● Document text
□ □ □

One key thing that I find interesting is also that this paradigm shift does circumvent the “AIs not creating other AIs because of alignment difficulties”
I think that this argument is at odds with the universal learning hypothesis...
I am afraid I am not familiar with this hypothesis and google (or ChatGPT) aren’t helpful. What do you mean with this and modularity?
P.S. I have now realized that the opposite of a black-box is indeed a glass-box and not a white-box lol. You can’t see inside a box of any colour unless it is clear, like glass!
I hope we can prevent the AGI to just train a twin (or just copy itself and call that a twin) and study that. In my scenario I took as a given that we do have the AGI under some level control:
If no alignment scheme is in place, this type of foom is probably a problem we would be too dead to worry about.
I guess when I say “No lab should be allowed to have the AI reflect on itself” I do not mean only the running copy of the AGI, but just at any copy of the AGI.

□ □ □

[Records from a collection]
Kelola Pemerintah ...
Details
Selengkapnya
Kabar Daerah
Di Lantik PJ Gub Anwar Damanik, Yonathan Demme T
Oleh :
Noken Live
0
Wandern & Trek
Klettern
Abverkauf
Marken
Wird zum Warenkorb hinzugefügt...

□ □ □

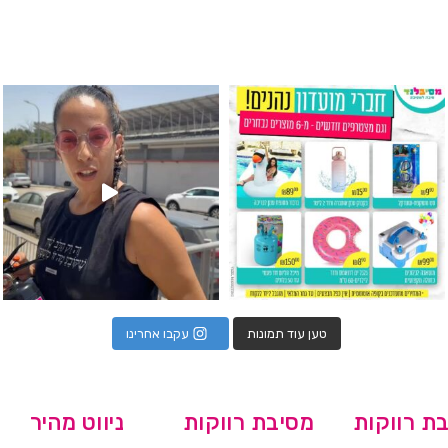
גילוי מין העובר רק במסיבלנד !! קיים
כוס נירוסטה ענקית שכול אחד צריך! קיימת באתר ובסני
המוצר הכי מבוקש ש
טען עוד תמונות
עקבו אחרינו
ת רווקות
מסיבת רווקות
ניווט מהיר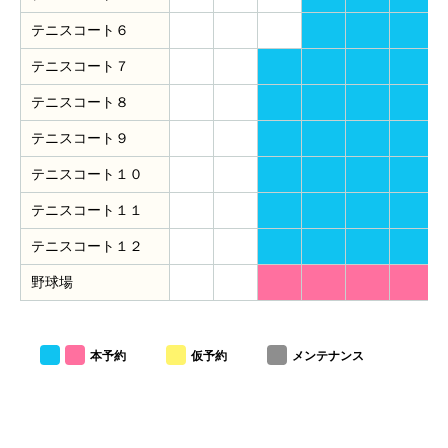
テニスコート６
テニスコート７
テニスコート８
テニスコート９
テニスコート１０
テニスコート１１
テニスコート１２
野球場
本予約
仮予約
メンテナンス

□ □ □

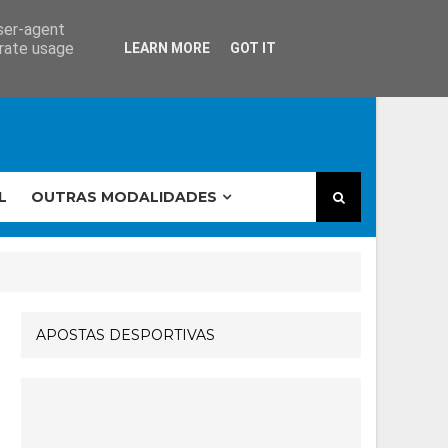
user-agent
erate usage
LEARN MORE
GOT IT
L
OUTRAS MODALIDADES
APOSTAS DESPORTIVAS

□ □ □

● Questions
a) Copy out the passage of the thread on AGI self-reflection that begins with the words containing "I think that" and ends with "this and modularity?".
b) Answer these questions from the thread on AGI self-reflection:
(i) What does the postscript name as the opposite of a black-box?
(ii) Which two sources did the writer say were not helpful in explaining the hypothesis?
(iii) Which copies of the AGI does the statement about labs cover?
None of the listing is needed here.

● Answers by item
a)
I think that this argument is at odds with the universal learning hypothesis...
I am afraid I am not familiar with this hypothesis and google (or ChatGPT) aren’t helpful. What do you mean with this and modularity?

b)
(i) A glass-box.
(ii) Google and ChatGPT.
(iii) Any copy of the AGI, not only the running copy.